(Chart comprehension records)

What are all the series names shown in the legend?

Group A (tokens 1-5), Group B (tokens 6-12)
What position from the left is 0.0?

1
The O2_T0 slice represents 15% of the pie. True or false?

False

==

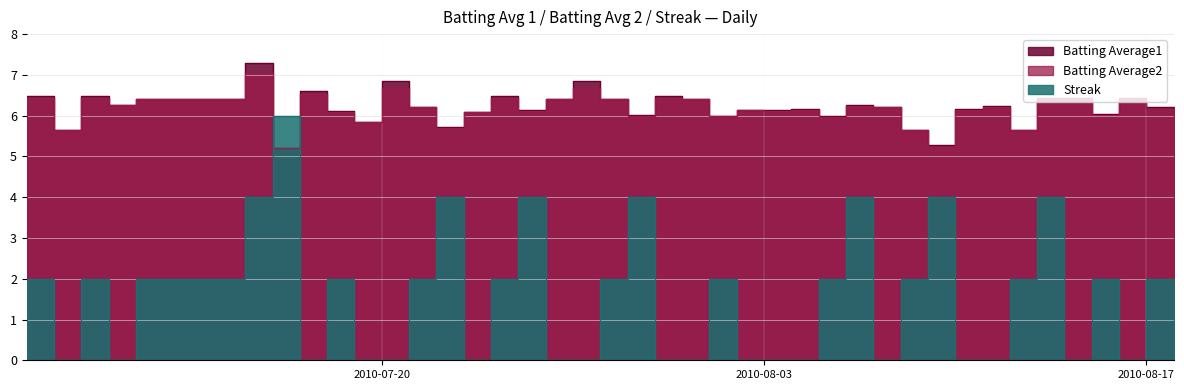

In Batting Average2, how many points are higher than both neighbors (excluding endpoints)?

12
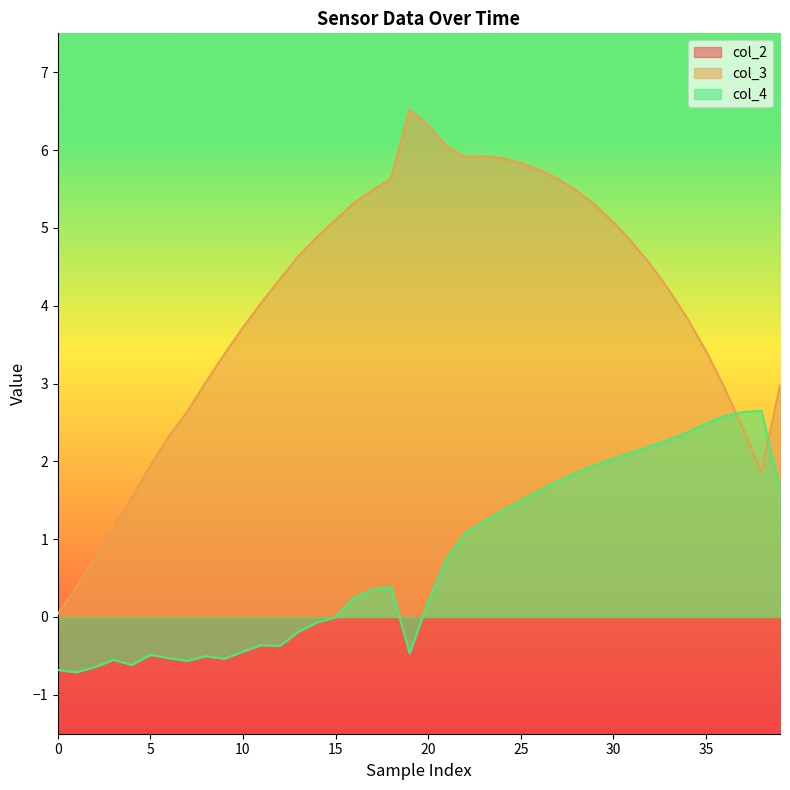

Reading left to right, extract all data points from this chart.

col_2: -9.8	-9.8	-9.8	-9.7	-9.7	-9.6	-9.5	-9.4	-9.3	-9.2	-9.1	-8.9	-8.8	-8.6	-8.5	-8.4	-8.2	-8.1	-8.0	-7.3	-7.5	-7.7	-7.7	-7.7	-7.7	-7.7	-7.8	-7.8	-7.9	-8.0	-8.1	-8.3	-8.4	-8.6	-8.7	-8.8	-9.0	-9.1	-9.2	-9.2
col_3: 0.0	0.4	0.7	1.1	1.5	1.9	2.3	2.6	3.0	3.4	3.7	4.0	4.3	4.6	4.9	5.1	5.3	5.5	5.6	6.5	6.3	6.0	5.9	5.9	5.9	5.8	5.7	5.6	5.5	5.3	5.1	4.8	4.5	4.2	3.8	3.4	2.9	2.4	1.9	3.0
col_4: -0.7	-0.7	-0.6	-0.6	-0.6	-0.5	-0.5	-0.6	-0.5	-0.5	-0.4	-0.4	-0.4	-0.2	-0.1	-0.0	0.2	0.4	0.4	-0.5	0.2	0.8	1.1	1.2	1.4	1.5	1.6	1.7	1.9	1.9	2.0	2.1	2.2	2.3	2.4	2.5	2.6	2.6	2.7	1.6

WORK TO COMPLETE => Reproduce the records above verbatim, everything from the line containing "What are all" down to the line containing "The O2_T0 slice", with both of those lines included.

COMPLETED TASK =>
What are all the series names shown in the legend?

Group A (tokens 1-5), Group B (tokens 6-12)
What position from the left is 0.0?

1
The O2_T0 slice represents 15% of the pie. True or false?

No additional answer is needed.